Adding Value to ‘Beras Garut’ i

Andris Wijaya

By : gimbar.maulana | on 1:54 PM January 04, 2016
Category : Entrepreneur, WHO'S WHO

Andris Wijaya has increased the value of beras Garut with ready-to-eat instant steamed rice, or nasi liwet. The innovation has made an impact on the product itself and helps Garut reputation as a favorite tourist destination. By Albert W Nonto

Garut in West Java is well known for two things: the first is its breathtaking mountain views with gushing water from hot springs which many believe is good for the health of the skin. And second, the city, two hours by road from the provincial capital of Bandung, is heaven for traditional food. One favorite with locals and tourists alike is rice steamed in coconut milk (nasi liwet); another is the popular candy Dodol Garut.

In the field of agribusiness, Garut is one of the best places in the country to grow rice, its soil enriched by fertile volcanic dust. The area has long been famed for best quality Garut Rice that many believe is among Indonesia’s best varieties in terms of both quality and taste.

The secret to Garut Rice is the minerals in the soil around the city. “If you grow rice seed from Garut in another place, the taste will be different,” says a local farmer.

Andris Wijaya, 36, saw an opportunity to create a business producing instant nasi liwet under the brand Nasi Liwet Instant 1001. Those with fond memories of the real thing can now go to a store, buy a box of Andris’ product, open the package and heat for 15-20 minutes, then the meal is ready to be enjoyed. Most importantly, for visitors to Garut as a tourist or traveler, the product is top of the list as a gift to buy friends and family. There are no concerns about spoilage as it can last for more than a year.

[Data excerpts]
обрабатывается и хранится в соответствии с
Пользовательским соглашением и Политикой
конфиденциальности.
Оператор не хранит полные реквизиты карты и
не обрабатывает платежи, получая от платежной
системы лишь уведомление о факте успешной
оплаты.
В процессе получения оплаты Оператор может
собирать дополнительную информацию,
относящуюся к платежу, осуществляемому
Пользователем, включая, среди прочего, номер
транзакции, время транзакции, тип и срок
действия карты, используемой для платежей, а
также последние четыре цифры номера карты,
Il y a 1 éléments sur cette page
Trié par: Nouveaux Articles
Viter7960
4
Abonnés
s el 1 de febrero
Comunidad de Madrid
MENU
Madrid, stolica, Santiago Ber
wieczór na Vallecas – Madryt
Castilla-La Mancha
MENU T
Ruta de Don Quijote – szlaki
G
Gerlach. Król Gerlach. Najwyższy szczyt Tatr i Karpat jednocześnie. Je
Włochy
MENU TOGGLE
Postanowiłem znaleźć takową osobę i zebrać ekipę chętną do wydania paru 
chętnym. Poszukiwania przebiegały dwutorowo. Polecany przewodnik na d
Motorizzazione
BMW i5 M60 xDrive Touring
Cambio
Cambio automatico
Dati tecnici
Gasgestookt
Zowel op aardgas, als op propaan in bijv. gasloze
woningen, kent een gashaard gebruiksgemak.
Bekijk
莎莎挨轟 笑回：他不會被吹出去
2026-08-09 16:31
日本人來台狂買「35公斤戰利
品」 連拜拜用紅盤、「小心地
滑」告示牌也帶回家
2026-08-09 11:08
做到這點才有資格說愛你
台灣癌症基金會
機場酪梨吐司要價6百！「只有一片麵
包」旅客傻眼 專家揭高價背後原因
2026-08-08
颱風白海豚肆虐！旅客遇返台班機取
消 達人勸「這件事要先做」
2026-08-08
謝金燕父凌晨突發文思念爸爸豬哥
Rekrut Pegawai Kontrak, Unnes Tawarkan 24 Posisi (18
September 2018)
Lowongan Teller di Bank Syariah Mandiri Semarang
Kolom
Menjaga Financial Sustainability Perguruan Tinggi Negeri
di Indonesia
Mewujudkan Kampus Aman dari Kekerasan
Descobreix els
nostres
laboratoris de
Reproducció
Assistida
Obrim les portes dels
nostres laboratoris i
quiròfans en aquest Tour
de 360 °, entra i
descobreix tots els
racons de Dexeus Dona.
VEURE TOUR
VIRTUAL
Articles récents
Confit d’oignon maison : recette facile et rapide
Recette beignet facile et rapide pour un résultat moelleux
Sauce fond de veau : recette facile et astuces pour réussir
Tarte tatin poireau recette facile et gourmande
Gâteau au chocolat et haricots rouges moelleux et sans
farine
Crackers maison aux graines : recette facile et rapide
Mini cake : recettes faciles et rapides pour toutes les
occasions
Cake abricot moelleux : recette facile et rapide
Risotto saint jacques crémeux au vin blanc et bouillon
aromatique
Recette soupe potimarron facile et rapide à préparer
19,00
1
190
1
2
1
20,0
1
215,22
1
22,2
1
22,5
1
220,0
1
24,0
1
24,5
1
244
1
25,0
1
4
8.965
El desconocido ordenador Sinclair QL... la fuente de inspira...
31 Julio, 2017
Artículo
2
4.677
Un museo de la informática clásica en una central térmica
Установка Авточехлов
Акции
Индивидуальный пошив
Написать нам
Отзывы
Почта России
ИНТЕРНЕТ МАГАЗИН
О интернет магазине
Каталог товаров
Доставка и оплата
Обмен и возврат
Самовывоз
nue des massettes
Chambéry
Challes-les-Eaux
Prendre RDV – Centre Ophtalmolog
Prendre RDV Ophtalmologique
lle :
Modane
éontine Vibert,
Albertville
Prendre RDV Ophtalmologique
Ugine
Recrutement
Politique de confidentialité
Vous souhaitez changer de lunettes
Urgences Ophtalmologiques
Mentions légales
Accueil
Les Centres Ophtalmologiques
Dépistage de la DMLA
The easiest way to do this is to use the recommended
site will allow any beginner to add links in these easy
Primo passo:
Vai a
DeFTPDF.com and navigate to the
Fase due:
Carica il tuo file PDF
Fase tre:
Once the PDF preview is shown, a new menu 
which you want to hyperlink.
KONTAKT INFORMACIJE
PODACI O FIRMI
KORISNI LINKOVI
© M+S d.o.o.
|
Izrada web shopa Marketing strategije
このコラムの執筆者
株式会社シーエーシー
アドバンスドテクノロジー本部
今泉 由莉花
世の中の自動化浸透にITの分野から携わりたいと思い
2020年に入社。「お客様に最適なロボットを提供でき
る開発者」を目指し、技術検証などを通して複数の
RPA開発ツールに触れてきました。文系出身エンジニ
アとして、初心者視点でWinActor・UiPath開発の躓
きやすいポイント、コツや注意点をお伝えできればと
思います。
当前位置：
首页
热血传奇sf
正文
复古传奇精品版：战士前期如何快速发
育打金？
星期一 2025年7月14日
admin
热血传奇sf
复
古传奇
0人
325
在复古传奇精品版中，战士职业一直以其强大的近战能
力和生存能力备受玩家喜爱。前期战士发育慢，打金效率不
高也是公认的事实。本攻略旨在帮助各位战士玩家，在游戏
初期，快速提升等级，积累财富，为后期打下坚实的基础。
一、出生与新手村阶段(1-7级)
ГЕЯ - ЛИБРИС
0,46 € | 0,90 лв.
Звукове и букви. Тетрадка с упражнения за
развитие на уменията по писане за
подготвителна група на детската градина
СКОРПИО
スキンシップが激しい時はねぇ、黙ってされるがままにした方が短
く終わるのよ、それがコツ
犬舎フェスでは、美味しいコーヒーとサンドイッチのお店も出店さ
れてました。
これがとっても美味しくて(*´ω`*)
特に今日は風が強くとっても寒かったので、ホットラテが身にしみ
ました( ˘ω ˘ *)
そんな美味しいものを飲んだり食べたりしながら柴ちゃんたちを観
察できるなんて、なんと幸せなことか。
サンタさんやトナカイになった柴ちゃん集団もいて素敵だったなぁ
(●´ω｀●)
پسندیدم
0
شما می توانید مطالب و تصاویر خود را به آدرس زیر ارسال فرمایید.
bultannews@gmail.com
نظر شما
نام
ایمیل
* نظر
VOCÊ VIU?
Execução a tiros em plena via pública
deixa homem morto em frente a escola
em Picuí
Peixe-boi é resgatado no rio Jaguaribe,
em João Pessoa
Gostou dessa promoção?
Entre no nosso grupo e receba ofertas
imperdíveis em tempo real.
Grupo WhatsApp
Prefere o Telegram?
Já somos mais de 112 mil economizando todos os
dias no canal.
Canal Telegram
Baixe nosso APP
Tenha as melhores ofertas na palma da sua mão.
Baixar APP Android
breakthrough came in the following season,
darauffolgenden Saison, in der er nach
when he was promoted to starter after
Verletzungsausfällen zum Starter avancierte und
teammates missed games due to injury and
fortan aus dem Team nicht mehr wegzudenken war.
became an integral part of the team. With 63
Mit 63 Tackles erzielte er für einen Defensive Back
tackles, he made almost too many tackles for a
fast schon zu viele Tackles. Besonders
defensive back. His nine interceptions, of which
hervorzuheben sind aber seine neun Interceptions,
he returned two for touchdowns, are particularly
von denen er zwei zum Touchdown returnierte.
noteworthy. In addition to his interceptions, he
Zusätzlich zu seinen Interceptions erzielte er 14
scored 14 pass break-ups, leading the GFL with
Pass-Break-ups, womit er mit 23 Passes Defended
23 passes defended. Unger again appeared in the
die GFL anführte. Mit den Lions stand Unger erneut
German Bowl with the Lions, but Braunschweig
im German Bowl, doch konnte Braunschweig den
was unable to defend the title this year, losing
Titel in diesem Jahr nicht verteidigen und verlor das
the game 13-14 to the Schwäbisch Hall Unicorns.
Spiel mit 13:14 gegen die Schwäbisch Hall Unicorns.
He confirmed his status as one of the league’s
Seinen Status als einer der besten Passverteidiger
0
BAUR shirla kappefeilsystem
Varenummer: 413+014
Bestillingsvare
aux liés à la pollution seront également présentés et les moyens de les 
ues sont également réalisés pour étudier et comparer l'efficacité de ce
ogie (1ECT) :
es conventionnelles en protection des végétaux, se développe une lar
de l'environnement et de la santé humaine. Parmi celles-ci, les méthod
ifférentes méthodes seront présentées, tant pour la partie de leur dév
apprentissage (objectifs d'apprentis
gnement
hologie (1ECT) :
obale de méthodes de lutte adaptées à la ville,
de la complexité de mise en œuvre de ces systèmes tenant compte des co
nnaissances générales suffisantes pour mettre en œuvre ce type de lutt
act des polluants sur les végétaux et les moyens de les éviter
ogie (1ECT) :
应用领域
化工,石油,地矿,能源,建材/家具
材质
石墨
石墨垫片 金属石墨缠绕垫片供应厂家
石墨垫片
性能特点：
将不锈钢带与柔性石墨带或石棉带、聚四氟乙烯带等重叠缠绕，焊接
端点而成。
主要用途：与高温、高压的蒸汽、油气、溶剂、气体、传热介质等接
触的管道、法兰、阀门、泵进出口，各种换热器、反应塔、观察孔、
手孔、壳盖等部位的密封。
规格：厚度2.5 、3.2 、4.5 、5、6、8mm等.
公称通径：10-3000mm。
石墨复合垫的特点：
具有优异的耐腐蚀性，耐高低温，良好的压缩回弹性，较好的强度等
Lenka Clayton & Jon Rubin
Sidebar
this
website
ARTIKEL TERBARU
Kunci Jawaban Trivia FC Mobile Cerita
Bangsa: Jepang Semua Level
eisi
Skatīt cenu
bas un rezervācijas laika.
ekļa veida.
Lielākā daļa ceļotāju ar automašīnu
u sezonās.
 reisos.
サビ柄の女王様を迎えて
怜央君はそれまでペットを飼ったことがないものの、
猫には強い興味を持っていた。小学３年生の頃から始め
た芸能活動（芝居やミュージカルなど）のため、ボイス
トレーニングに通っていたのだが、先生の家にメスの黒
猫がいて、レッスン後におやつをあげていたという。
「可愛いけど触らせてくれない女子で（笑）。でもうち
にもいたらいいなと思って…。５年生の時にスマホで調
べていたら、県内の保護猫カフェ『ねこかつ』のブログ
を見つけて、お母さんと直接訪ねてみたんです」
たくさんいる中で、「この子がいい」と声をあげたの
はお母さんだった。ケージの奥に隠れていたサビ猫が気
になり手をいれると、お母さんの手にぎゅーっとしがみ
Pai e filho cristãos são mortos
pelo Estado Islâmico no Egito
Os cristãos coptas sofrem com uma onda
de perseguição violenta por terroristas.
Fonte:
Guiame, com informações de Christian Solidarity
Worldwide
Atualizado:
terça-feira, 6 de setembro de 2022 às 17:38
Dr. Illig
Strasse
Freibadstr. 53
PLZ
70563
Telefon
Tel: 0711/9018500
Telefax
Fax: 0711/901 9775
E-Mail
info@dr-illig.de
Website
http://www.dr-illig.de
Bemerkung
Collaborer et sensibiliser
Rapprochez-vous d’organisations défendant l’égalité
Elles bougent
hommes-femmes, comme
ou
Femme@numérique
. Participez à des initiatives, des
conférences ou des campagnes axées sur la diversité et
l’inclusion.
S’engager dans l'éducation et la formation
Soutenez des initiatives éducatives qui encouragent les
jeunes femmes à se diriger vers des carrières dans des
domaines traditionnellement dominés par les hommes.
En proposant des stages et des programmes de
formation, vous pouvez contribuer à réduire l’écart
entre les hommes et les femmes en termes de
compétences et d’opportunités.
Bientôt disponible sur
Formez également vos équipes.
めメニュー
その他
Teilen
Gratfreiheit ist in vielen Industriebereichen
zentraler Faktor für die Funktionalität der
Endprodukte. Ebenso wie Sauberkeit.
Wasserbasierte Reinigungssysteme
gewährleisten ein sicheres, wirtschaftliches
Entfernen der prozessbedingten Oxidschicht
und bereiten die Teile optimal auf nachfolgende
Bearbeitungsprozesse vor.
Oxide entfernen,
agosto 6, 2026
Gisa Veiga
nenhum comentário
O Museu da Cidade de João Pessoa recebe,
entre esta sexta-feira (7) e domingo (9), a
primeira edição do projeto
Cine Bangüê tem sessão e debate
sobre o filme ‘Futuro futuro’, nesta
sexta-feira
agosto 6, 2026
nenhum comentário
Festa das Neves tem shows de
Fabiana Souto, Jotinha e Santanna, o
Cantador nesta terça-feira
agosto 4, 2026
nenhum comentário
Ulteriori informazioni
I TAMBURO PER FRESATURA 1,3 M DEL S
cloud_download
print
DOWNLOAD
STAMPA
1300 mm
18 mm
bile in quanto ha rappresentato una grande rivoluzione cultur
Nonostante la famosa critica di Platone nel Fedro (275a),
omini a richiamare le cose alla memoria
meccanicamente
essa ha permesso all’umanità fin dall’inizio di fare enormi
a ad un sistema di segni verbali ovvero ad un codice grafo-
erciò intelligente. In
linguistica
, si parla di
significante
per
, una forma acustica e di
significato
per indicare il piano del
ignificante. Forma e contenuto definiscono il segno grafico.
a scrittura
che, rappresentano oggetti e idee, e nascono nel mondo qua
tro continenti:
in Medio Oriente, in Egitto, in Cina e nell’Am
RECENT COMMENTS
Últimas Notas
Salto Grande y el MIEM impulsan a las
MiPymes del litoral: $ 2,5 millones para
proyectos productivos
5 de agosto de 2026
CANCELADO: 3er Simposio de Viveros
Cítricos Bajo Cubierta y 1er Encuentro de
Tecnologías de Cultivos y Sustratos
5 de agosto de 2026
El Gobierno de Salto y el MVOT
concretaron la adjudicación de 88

■ **Problems and tasks**
• a. List the steps the Garut rice article gives for buying and preparing Andris Wijaya's instant nasi liwet.
• b. Please answer these questions from the Garut rice article, one per line:
(i) How old is Andris Wijaya?
(ii) How far is Garut from Bandung by road?
(iii) What enriches the soil where Garut rice grows?
• c. Write the next part of the Garut rice article, beginning after its final sentence.

■ **Task answers**
• a.
1. Go to a store.
2. Buy a box of the product.
3. Open the package.
4. Heat it for 15-20 minutes.

• b.
(i) 36
(ii) Two hours
(iii) Fertile volcanic dust

• c.
“Beras Garut, Nasi Liwet Garut and now Nasi Liwet Instant 1001 have become a trademark for visitors as it is one of the factors that attract people to the area along with the beautiful mountain scenery,” says Andris. The taste is said to be the best, another result of all the minerals in the soil. It is a natural bright color, has a touch of sweetness and will sit happily for hours after cooking. Andris created his product after more than six months of trial and error, with a series of blind taste-tests for customers. His experiment worked: they always chose his product above others. “It gave me confidence to continue my production process and start market trials. In the beginning no shops or stores accepted my product but now orders are flowing in thanks to continuous and tireless marketing and promotion activities and some media coverage,” he recounts.

The ‘secret’ recipe is just common knowledge for Garut people but Andris claims that the milling machinery he modified to suit his own requirements makes a difference. As a businessman with strong roots in rice milling, Andris was able to take conventional equipment and improve it to produce better quality rice. Investing in the latest and sophisticated milling machine was based on the gamble that the product would sell.

After his success with Nasi Liwet, Andris turned to other popular foods, including oily steamed rice (nasi uduk), which he says is popular throughout Indonesia with a standard recipe using coconut oil and herbs mixed with rice. Sold as Nasi Uduk 1001, that too has won a positive response from customers throughout Indonesia.

“In some places, nasi uduk has some specialty taste and appearance, but in general Indonesians love the rice and just think of the size of Indonesia’s market,” Andris says confidently.

Rice milling family

Andris was born into a business family engaged in milling and trading Garut rice in local and regional markets. His father was a trader at the main Jakarta rice market at Cipinang. When he graduated from the Bandung Institute of Technology (ITB), Andris went to work for a firm on a good wage. Then his mother called, asking him to come home to save the family business, which had been falling apart after his father’s death in 1996.

The rice market and consumers were well aware of the quality of Garut rice but Andris believes that his father and the farmers of the area fell victim to crooked traders. He discovered that they were repacking the rice as “Thailand Rice” or other premium rice in order to inflate their profits.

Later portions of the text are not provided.